Lower Chapel F.C.
- Nickname: the Chapelites
- Founded: 1877
- Dissolved: 1881
- Ground: Knowl Meadows, Eccleshill
- Secretary: J. H. Leach
| Home colours |

= Lower Chapel F.C. =

English association football club

Lower Chapel F.C. (sometimes referred to as Darwen Lower Chapel or Lower Chapel (Darwen)) was an association football club from Darwen, Lancashire.

==History==

The club's first notoriety came in a charity tournament in Blackburn held to raise money for a local hospital. The Chapelites took the competition so seriously that, after two draws with the St Alban's club, it brought in three "ringers" from the Darwen second XI, who imbued the side with "back-charging, tripping, disobedience to the umpire", and its following declared to be "rude, boisterous, and generally unbecoming". The club eventually reached the final, but lost 2–0 to Blackburn St Mark's, the club's runner-up prize being a football.

It never entered the FA Cup, but it did enter the first two editions of the Lancashire Senior Cup, in 1879–80 and 1880–81; at the time, the Senior Cup was the most competitive competition for local clubs to enter, as only four Lancashire clubs entered the 1879–80 FA Cup, as opposed to 40 in the Lancashire.
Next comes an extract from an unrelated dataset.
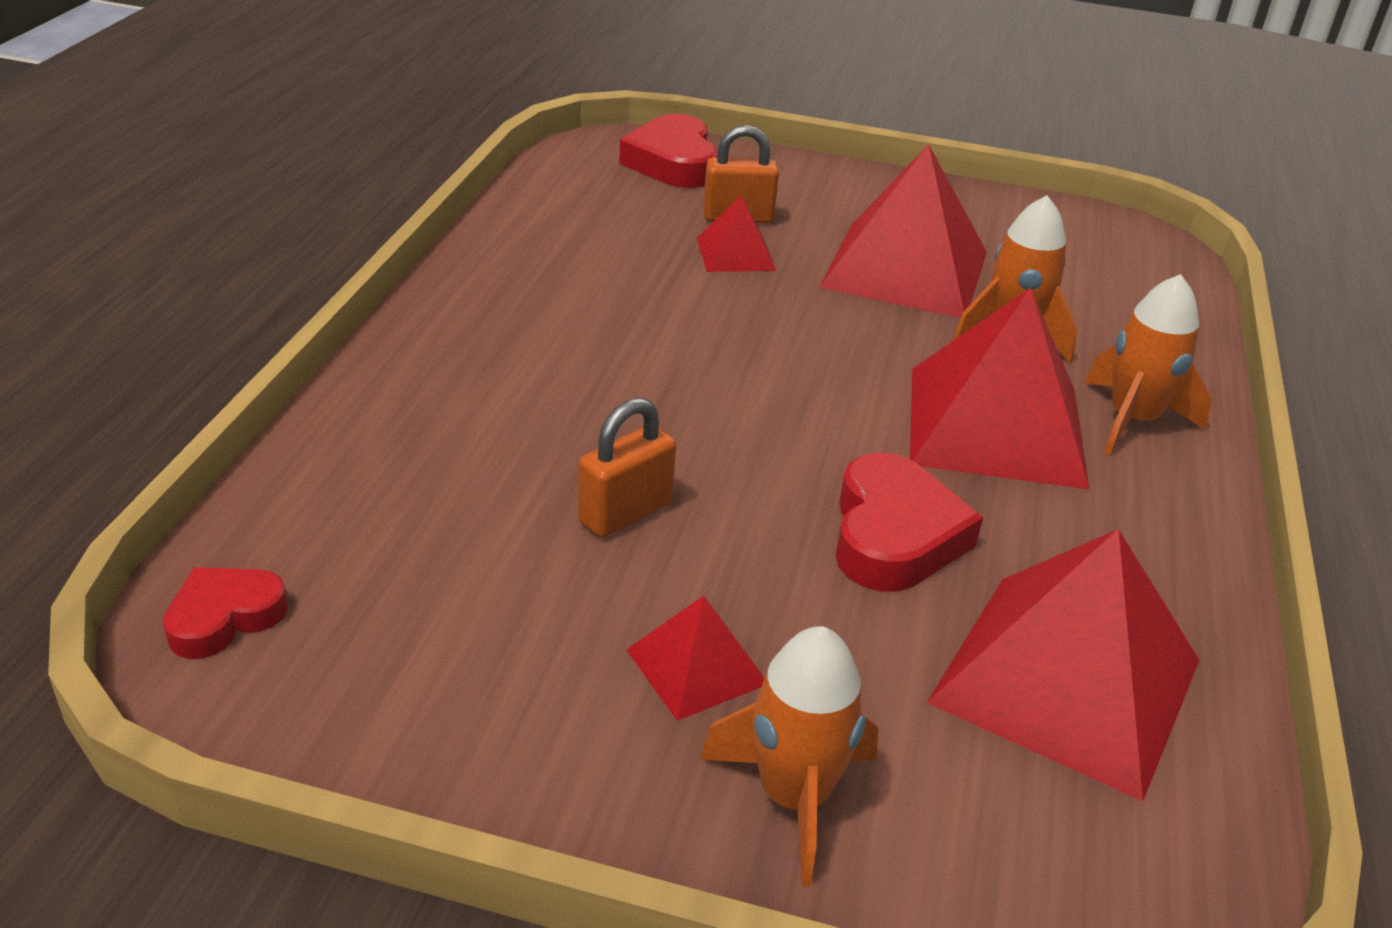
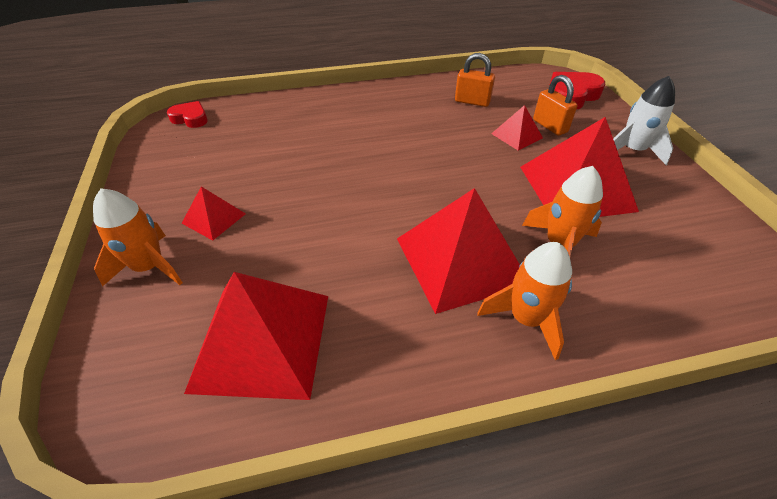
camera: 65 degrees right, 10 degrees up
(625, 512) = (296, 171): orange padlock -> orange padlock (472, 101)
(857, 192) = (632, 150): none -> white rocket
(894, 535) = (335, 249): red heart -> none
In the first competition, Lower Chapel won through to the fourth round, its second round tie with Lynwood being particularly looked forward to, as the clubs were considered to be vying for second place in the town's clubs, after Darwen itself; Lower Chapel won twice, the first result being annulled after a protest that the goals were too low.

The highlight of the run was an 8–2 hammering of Eagley, one of the FA Cup entrants, the result considered "the greatest turn-up of the competition". The domination was so comprehensive that, with the score at 5–1, Eagley's captain and goalkeeper Mangnall exchanged places with centre-forward Smith. At the fourth round stage - which, owing to a lopsided draw, was made up of 5 sides, so effectively a semi-final - Lower Chapel narrowly lost 4–3 at Accrington. The Chapelites protested one of the Accrington goals, which had only been allowed on appeal to the referee, but the appeal was unsuccessful; notably, Lower Darwen did not nominate an umpire for the tie.
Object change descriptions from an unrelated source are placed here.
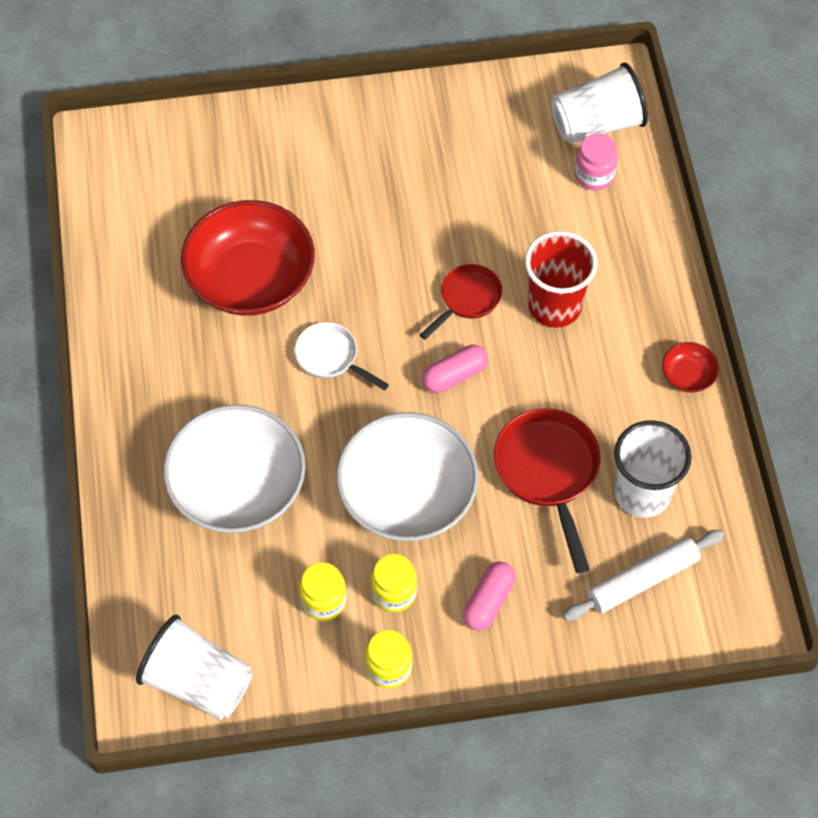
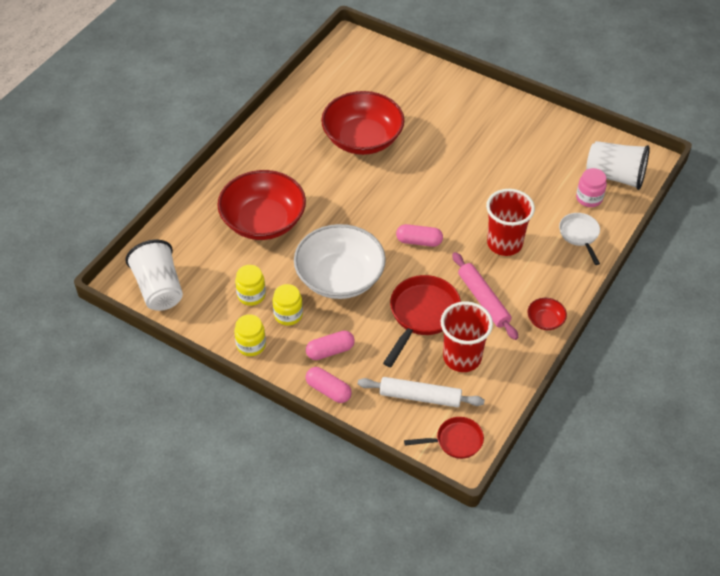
camera: 40 degrees right, 10 degrees down
(238, 487) = (263, 221): white bowl -> red bowl
(331, 357) = (365, 195): white pan -> white pan (579, 235)
(467, 299) = (461, 212): red pan -> red pan (455, 441)
(534, 653) = (328, 390): none -> pink capsule
(598, 400) = (483, 300): none -> pink rolling pin
(642, 493) = (462, 357): white cup -> red cup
The club's time near the top of Lancashire football was brief. The club's first round Senior Cup tie in 1880–81 with Blackburn Olympic ended in a 3–3 draw; Lower Chapel claimed to have won the replay at the Hole i'the Wall Ground, claiming a late winner from a scrimmage. However the umpires could not agree the decision, and the referee "was some distance away", with the game ending in confusion. The Lancashire FA ordered a second replay on neutral territory at Turton, but Lower Chapel claimed the right to be put through to the next round, threatening to quit the Lancashire FA if it was not. Eventually the Lancashire FA agreed with Lower Chapel, and put the club through to face Eagley at home, a match the Chapelites considered to be close to a walkover. However, Eagley won the toss, and played with a heavy wind in its favour, turning around with a four goal lead. A tired Lower Chapel side spent most of the second half pressing the Eagley defence, but only scored once - and then got caught with a sucker punch counter-attack at the game's death.

The defeat seems to have put the club off from competing again, as there is no sign of the club afterwards; indeed, only one of its regular players, J. Whiteside, is noted to have played at any competitive level, for Darwen from 1882 to 1884.

==Colours==

The club wore red and white jerseys and hose, with white knickers.

==Ground==

The club played at Knowl Meadows in Eccleshill, and used the Lower Chapel school for facilities. The ground was also known as the Knowle [sic] Height. It was "almost on a line with the Darwen Moor" and usually affected by a heavy wind.

==Notable players==

One of the club's centre-forwards, William Lightbown (or Lightbourn), a cotton-weaver, played for the Lancashire representative XI in a "mini-international" against the North Wales representative side in March 1880.